PAGE EXTRACT >>
Shawn Murphy

Posted on Mar 12

How I Scope an LLM Feature Before Writing Any Code

#ai #llm #softwareengineering #productivity

Excerpt:

Before I build any LLM feature, I spend time narrowing the problem, defining failure modes, and deciding what “good” actually means. That scoping work usually matters more than the first version of the code.

One of the easiest mistakes in AI product work is starting with the implementation too early.

A team gets excited about a model, a use case sounds promising, and the first instinct is often:

“Let’s build a quick prototype and see what happens.”

Sometimes that works.

Most of the time, it creates confusion.

Over time, I’ve learned that the quality of an LLM feature is heavily shaped before any code is written. The scoping phase decides whether the feature will solve a real problem, whether it can be evaluated clearly, and whether it has a realistic path to production.

So before I build anything, I slow down and answer a few practical questions.

1. What exact user problem are we solving?

This is the first filter, and it is more important than the model choice.

A lot of weak AI features are not weak because the model is bad. They are weak because the problem definition is vague.

For example, these are too broad:

help users with documents
answer questions intelligently
automate customer support
make internal workflows smarter

Those sound useful, but they are not scoped enough to build well.

I try to turn them into something more specific:

generate a first draft reply for support tickets about billing issues
extract structured fields from uploaded intake forms
answer employee questions using a defined internal knowledge base
classify inbound requests into a fixed set of actions

That shift matters a lot.

The narrower the problem, the easier it is to define useful behavior, identify edge cases, and improve quality over time.

If I cannot describe the task clearly in one or two sentences, the scope is usually still too fuzzy.

2. Why does this need an LLM at all?

This question saves time.

Not every workflow problem needs a model. Some are better solved with rules, search, templates, or normal backend logic.

Before choosing an LLM approach, I ask:

Is the task language-heavy?
Does it involve ambiguity or messy inputs?
Would fixed rules become hard to maintain?
Is there enough value to justify model cost and complexity?
Can the output be verified or constrained?

Sometimes the answer is yes, and an LLM is the right tool.

Sometimes the answer is “partially,” which usually means the best solution is a hybrid system: standard software for the predictable parts, and model-based logic only where flexibility is actually needed.

That tends to produce more reliable products than trying to make the model do everything.

3. What does success actually look like?

This is where a lot of teams stay too abstract.

They say things like:

make it helpful
make it accurate
make it feel smart
improve the user experience

Those are directionally fine, but they are not enough to guide implementation.

I try to translate success into something more concrete:

draft quality is good enough that users only make light edits
extraction accuracy is above a usable threshold for the top document types
answers cite relevant internal sources
classification output maps cleanly to downstream actions
the feature reduces time spent on a task by a meaningful amount

When success is vague, evaluation becomes vague too.

And once evaluation is vague, the team starts arguing from opinions instead of evidence.

DESCRIPTION OF THE TASK >>
Answer these questions about the post above on scoping an LLM feature.
1. What does the post say it usually means if the task can't be described clearly in one or two sentences?
2. When the answer to whether a workflow needs an LLM is "partially," what kind of solution does the post say is usually best?
3. According to the post, what does a team start doing once evaluation is vague?

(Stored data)

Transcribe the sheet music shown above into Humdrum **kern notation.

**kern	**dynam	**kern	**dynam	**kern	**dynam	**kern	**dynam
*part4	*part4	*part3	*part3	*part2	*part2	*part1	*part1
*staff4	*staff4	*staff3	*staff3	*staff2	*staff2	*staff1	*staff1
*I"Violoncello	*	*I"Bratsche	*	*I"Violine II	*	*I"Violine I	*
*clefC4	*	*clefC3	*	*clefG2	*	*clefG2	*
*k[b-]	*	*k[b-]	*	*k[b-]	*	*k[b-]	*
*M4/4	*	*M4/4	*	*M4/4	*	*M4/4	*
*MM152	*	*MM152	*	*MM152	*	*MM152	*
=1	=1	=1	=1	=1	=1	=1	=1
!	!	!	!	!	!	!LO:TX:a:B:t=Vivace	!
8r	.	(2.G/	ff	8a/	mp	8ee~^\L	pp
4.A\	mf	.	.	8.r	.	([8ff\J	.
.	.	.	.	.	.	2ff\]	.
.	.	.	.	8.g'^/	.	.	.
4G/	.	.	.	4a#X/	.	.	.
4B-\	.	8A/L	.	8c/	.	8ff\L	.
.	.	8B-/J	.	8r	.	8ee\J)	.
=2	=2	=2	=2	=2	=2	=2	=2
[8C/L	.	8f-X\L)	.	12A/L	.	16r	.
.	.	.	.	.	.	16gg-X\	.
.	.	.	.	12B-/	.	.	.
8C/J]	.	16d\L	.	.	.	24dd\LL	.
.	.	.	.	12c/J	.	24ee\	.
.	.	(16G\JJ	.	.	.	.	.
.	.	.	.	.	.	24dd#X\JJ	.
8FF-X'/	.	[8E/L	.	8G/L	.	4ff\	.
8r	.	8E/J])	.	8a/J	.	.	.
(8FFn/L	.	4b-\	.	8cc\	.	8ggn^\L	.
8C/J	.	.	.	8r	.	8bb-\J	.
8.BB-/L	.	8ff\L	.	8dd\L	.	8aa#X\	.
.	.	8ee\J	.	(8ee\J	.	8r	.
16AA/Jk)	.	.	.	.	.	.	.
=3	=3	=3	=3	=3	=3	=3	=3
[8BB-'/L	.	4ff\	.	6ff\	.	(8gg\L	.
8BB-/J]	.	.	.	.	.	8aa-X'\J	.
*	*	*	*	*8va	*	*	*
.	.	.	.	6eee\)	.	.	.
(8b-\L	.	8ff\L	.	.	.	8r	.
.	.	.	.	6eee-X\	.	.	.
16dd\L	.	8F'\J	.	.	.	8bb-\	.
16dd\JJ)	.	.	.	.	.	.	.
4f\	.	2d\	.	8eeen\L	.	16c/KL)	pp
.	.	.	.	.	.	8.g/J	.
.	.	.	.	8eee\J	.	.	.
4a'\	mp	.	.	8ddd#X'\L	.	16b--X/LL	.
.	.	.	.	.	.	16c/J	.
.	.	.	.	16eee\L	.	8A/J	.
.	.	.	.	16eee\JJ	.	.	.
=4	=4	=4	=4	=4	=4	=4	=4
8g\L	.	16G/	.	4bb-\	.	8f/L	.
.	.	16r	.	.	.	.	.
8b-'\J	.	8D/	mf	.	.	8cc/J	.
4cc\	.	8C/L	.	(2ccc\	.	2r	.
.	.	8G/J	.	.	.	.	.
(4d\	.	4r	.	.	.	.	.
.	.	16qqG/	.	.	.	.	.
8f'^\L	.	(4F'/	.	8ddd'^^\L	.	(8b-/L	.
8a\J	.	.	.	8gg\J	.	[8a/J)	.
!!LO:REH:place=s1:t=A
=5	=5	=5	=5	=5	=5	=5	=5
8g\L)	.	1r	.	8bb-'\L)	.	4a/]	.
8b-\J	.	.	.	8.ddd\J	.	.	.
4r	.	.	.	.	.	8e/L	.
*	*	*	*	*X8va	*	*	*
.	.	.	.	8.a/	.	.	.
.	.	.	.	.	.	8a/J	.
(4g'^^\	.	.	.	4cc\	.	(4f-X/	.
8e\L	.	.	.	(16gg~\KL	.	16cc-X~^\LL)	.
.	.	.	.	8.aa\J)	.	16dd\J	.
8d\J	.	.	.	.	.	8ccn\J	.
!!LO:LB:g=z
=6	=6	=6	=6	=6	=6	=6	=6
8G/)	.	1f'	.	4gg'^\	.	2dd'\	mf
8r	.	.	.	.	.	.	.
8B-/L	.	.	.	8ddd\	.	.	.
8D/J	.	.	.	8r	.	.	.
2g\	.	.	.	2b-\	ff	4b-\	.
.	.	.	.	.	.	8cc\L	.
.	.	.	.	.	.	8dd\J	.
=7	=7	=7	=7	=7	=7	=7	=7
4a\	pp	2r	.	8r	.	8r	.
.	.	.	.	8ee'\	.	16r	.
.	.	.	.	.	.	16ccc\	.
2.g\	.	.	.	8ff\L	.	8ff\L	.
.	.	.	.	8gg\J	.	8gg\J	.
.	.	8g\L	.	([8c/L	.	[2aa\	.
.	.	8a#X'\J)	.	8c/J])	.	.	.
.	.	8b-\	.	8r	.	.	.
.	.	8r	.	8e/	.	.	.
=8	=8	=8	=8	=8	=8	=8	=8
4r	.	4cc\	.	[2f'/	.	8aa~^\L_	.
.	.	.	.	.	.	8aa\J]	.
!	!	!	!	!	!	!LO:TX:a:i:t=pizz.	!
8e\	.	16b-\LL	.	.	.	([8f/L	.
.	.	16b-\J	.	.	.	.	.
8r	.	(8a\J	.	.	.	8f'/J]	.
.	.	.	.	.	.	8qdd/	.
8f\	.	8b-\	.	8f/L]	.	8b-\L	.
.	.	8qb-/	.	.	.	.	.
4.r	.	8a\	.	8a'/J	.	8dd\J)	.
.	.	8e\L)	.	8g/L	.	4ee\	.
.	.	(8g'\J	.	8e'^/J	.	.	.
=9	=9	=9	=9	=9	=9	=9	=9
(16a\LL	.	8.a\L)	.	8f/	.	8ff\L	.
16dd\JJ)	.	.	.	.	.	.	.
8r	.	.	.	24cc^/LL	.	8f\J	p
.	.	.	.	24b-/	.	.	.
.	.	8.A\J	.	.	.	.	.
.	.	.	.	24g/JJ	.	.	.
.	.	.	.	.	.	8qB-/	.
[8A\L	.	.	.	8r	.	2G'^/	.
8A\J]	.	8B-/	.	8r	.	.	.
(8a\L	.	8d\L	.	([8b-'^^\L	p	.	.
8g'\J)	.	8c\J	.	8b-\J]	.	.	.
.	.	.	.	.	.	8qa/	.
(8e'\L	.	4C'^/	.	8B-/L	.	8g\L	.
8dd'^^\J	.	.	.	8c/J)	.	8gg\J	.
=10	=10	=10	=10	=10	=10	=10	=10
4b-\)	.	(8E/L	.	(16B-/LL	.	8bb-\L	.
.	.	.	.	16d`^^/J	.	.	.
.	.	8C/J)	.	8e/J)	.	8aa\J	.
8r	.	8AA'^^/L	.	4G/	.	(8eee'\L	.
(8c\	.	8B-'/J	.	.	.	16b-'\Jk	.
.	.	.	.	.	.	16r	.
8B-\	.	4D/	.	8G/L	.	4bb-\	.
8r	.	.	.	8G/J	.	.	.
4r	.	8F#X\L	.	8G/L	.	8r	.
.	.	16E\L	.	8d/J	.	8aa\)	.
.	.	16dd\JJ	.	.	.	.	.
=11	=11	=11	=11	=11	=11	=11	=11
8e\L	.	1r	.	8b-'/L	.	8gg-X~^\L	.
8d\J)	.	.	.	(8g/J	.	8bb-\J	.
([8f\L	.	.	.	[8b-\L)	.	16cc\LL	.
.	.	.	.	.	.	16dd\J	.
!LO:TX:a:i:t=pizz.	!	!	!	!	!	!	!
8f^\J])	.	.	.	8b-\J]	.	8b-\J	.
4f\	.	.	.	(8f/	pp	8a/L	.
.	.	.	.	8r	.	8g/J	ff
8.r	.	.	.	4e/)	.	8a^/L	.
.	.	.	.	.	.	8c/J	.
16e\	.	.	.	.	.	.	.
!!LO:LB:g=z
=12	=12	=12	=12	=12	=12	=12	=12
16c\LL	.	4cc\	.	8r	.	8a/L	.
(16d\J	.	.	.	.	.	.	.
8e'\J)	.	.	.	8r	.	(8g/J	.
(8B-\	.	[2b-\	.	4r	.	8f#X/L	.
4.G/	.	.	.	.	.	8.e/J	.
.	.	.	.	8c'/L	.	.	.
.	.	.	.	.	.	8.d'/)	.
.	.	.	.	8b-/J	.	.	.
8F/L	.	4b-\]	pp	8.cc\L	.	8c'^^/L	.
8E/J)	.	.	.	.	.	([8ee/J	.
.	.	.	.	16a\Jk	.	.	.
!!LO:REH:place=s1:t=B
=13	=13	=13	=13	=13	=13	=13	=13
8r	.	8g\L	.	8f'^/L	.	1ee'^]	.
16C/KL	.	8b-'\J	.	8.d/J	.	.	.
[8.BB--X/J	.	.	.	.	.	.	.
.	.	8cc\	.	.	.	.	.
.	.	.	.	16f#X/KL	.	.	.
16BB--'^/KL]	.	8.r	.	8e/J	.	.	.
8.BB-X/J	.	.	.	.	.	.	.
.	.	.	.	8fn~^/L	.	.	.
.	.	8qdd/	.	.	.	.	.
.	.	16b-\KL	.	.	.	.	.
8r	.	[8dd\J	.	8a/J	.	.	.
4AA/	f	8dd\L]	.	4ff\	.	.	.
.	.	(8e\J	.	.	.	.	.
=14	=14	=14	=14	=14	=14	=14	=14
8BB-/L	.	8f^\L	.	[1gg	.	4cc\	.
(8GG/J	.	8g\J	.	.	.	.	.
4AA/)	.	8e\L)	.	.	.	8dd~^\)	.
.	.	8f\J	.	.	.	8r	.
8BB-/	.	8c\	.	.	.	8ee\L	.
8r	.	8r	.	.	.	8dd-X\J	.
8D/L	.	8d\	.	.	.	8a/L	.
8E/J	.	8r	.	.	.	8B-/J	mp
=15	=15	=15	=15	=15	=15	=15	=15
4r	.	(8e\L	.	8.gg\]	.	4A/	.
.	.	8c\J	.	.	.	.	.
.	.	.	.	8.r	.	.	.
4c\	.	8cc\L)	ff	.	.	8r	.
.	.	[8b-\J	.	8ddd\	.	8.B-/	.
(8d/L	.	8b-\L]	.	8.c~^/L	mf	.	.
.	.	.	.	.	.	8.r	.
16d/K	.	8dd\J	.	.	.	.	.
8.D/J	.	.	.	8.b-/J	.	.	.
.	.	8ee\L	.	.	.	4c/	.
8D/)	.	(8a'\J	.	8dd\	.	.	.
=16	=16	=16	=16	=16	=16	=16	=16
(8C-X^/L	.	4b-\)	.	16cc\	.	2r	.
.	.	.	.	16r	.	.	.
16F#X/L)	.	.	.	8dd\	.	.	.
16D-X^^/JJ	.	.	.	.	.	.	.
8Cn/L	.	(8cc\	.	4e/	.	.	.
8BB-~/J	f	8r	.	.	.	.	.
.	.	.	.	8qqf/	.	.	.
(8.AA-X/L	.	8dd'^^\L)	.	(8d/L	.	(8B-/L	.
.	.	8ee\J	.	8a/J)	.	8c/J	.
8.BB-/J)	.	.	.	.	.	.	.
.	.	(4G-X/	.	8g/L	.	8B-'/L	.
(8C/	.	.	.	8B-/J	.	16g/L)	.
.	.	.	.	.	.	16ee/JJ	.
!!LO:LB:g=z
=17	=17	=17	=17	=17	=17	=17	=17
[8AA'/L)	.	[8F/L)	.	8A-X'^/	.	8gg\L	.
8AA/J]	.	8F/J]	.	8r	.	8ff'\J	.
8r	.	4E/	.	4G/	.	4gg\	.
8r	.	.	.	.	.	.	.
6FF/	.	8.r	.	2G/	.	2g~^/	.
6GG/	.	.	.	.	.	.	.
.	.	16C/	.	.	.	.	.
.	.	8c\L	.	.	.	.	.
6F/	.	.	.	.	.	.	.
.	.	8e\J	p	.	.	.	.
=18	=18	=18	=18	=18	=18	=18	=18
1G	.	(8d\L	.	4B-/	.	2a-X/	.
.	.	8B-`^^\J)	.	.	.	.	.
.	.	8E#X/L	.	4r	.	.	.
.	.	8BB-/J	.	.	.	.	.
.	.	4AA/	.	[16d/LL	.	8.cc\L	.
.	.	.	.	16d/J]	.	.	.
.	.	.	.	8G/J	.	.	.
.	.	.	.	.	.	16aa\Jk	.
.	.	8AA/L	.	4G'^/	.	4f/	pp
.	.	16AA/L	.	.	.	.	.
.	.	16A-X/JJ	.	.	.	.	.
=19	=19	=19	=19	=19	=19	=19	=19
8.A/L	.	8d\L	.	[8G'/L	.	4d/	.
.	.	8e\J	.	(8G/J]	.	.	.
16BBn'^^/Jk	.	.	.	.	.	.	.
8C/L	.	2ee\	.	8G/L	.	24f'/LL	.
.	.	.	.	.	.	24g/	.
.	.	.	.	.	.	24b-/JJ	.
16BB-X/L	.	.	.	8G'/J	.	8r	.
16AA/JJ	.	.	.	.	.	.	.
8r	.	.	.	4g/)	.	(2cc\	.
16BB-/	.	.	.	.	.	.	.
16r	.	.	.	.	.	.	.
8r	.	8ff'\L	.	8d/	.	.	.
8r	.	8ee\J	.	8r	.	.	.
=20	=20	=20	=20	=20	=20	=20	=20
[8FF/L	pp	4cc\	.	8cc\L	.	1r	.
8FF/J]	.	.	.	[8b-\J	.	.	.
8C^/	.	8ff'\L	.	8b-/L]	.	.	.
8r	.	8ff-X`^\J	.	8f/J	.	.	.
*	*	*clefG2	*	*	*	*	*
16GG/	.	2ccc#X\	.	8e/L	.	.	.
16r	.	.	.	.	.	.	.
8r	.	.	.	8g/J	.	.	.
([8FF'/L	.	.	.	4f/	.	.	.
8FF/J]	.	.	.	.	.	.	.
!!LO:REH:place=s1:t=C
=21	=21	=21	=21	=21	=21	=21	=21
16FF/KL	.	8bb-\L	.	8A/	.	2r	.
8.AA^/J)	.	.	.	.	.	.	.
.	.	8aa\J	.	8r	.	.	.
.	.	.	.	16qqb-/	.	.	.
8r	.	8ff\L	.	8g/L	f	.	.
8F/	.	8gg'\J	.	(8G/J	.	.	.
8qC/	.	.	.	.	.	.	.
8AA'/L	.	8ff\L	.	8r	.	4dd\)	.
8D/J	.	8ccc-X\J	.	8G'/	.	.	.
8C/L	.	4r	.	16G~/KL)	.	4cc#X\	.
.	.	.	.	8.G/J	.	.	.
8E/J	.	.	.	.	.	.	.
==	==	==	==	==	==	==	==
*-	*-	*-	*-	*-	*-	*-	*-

OUTPUT >>
1. The scope is usually still too fuzzy.
2. A hybrid system: standard software for the predictable parts, with model-based logic only where flexibility is actually needed.
3. It starts arguing from opinions instead of evidence.